Tarta de Durazno con Masa Crujiente y Dulce

Publicado: 8 de febrero de 2026
Jimmy JohnsonJimmy Johnson
Etiquetas: Postre, Fruta, Durazno, Tarta, Verano, Hornear

Tarta de Durazno

Hay algo absolutamente reconfortante en una tarta de fruta casera, especialmente cuando está llena de duraznos dulces y maduros. El aroma de la fruta horneada mezclado con la masa mantequillosa y crujiente es suficiente para hacer salivar a cualquiera, y me encanta cómo esta tarta trae un poco del verano a tu mesa en cualquier época del año.

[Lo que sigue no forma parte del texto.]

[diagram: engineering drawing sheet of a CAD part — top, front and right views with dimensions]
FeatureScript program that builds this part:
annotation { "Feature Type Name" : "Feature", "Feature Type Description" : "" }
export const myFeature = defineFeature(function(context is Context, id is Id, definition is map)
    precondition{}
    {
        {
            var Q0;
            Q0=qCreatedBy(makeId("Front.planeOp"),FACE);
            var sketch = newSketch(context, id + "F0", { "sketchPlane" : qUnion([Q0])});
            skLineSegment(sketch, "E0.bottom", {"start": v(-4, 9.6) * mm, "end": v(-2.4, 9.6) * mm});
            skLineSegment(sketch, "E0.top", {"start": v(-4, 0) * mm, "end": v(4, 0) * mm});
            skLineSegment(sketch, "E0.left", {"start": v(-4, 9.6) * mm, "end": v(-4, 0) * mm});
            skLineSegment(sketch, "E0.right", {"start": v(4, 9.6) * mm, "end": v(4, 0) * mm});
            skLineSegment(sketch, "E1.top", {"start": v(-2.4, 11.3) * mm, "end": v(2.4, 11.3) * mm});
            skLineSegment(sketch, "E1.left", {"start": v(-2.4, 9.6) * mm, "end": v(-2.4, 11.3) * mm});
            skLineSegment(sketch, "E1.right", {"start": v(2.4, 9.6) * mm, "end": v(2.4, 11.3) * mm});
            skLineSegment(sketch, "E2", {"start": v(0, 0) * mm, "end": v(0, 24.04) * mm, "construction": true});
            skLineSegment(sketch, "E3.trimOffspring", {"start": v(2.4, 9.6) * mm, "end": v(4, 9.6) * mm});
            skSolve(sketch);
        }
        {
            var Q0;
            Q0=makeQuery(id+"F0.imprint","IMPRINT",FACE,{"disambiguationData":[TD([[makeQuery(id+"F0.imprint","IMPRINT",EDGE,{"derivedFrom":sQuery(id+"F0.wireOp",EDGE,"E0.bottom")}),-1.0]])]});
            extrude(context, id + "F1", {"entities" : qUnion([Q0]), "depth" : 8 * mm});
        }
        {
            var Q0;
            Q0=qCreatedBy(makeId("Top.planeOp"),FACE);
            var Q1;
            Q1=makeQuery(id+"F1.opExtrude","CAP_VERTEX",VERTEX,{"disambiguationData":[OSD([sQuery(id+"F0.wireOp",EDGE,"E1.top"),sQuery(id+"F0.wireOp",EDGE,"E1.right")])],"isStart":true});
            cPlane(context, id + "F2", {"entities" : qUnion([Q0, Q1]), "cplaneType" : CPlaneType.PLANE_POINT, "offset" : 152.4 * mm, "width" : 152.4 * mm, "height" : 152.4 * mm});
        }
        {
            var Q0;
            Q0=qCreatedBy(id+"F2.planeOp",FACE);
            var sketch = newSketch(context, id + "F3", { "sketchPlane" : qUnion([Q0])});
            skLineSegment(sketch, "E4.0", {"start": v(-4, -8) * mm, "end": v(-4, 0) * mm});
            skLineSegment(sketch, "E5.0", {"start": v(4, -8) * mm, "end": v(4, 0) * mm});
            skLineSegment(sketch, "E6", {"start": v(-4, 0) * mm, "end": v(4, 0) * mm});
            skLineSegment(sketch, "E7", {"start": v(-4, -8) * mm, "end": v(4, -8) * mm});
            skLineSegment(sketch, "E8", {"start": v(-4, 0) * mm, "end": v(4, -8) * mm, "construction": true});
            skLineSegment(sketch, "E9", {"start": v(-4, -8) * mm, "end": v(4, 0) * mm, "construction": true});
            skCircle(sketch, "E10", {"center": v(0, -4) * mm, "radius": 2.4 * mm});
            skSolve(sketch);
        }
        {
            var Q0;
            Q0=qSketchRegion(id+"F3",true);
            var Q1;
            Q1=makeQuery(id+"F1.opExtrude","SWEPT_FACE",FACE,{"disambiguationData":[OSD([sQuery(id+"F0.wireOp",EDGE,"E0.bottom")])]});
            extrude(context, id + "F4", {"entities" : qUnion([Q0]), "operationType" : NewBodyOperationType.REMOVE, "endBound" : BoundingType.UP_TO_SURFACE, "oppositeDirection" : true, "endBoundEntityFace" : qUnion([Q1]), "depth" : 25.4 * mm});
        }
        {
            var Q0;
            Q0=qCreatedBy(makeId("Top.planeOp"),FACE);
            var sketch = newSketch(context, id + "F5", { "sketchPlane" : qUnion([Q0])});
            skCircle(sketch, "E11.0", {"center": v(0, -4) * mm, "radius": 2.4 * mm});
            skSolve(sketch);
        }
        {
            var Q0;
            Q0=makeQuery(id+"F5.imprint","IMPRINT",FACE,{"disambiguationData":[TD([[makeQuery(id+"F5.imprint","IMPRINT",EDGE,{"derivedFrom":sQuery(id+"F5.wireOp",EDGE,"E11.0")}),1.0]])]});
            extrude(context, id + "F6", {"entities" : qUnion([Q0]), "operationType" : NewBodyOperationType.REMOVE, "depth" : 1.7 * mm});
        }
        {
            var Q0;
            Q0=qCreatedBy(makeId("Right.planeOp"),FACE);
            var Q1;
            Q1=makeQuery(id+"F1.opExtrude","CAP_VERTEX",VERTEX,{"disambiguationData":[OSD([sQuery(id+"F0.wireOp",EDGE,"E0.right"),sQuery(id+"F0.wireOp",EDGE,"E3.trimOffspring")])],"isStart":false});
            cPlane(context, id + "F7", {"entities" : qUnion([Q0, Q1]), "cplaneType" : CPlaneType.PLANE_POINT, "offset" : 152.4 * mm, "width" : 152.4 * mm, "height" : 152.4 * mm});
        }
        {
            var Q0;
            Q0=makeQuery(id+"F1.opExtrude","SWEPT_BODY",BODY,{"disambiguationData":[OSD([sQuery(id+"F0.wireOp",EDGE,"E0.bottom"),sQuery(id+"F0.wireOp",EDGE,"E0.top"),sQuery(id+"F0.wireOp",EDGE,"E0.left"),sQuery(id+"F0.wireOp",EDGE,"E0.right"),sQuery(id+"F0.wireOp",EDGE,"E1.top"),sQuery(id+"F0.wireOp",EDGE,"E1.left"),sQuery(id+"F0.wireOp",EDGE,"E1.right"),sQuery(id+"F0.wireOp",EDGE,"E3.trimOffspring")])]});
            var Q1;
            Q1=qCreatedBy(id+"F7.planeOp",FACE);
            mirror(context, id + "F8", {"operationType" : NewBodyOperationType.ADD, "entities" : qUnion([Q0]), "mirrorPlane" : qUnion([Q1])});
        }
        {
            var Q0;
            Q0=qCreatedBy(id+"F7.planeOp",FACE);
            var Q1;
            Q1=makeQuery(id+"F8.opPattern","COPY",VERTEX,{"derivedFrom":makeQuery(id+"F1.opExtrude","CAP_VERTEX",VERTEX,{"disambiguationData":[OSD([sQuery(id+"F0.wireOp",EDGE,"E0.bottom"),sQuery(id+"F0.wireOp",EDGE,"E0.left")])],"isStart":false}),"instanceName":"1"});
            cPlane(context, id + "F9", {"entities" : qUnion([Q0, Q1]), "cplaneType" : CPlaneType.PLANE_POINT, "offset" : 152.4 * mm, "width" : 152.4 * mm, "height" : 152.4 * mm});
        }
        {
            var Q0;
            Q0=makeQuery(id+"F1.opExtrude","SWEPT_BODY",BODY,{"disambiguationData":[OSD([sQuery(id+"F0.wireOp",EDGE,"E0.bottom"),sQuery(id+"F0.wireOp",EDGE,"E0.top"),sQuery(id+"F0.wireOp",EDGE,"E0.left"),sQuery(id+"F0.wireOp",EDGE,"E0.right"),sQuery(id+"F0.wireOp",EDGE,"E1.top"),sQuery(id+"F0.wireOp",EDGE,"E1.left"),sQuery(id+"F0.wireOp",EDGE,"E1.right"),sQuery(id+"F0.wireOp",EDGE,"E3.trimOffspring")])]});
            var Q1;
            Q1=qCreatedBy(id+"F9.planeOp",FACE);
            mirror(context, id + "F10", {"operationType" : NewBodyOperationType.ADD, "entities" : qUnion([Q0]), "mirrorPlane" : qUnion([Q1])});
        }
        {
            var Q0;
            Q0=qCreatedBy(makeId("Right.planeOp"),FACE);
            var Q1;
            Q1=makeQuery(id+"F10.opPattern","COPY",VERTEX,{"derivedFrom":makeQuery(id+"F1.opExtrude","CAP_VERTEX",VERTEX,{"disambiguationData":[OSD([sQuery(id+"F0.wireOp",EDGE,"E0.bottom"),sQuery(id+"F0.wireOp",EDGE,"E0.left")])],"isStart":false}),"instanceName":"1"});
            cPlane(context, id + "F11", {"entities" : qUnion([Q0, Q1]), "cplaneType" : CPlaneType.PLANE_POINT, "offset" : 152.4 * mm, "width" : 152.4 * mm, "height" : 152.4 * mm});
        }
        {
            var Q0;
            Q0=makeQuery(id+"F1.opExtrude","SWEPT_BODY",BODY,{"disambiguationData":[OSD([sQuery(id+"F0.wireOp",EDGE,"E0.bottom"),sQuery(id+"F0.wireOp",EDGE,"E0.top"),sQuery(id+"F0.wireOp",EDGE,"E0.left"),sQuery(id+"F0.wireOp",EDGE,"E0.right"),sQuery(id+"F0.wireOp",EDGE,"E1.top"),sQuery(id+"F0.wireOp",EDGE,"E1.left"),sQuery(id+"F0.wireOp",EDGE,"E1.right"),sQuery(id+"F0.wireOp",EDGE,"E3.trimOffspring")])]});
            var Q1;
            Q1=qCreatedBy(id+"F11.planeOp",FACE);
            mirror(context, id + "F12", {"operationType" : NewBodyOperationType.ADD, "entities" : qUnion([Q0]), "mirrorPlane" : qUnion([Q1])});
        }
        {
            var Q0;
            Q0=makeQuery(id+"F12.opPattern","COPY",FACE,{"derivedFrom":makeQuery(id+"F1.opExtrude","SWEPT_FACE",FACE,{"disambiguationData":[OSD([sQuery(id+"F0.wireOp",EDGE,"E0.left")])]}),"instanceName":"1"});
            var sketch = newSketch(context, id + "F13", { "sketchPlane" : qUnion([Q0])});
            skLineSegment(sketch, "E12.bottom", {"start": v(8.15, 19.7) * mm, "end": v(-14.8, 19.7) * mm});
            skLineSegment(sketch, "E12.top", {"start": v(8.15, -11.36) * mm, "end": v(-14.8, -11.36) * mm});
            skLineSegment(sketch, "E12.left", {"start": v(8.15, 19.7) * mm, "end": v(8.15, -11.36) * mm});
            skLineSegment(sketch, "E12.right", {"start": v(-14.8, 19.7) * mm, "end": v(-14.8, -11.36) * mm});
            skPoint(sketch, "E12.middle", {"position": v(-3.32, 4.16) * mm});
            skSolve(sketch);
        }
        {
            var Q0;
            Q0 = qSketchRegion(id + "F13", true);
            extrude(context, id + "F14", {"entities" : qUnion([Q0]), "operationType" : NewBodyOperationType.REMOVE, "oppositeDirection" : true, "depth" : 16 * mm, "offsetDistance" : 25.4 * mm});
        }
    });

Esta tarta de durazno es sencilla de hacer pero se ve y sabe increíblemente especial. Usando fruta fresca y una masa suave, tendrás a todos pidiendo segundos. Sirve caliente con una bola de helado de vainilla o un poco de crema batida fresca para el toque perfecto.

Ingredientes

  • 600 g Duraznos
  • 100 g Azúcar granulada
  • 60 g Harina de trigo
  • 15 ml Jugo de limón
  • 1/4 cucharadita Nuez moscada molida
  • 1/4 cucharadita Sal
  • 1 pieza Masa de tarta (comprada o casera)

Instrucciones

  1. Precalienta el horno a 220°C. Extiende la masa de tarta en un molde de 23 cm y reserva.

  2. Lava, pela y corta los duraznos en rebanadas. En un bol grande, combina las rebanadas con el azúcar, la harina, el jugo de limón, la nuez moscada y la sal. Mezcla suavemente hasta que la fruta esté bien cubierta.

  3. Vierte el relleno de durazno sobre la masa extendida en el molde, distribuyéndolo de manera uniforme.

  4. Cubre la fruta con otra capa de masa o corta tiras para hacer un enrejado. Recorta el exceso de masa y presiona los bordes para sellar.

  5. Hornea durante 20 minutos a 220°C y después reduce la temperatura a 180°C, continuando la cocción por otros 25-25 minutos, hasta que la masa esté dorada y el relleno burbujee.

  6. Deja enfriar la tarta al menos 2 horas antes de servir para que el relleno se asiente. Disfruta de tu deliciosa tarta de durazno casera.

Consejos

  • Usa duraznos maduros y jugosos para el mejor sabor. Si están un poco ácidos, puedes añadir un poco más de azúcar.
  • Para un glaseado brillante, pinta la superficie de la masa con huevo batido antes de hornear.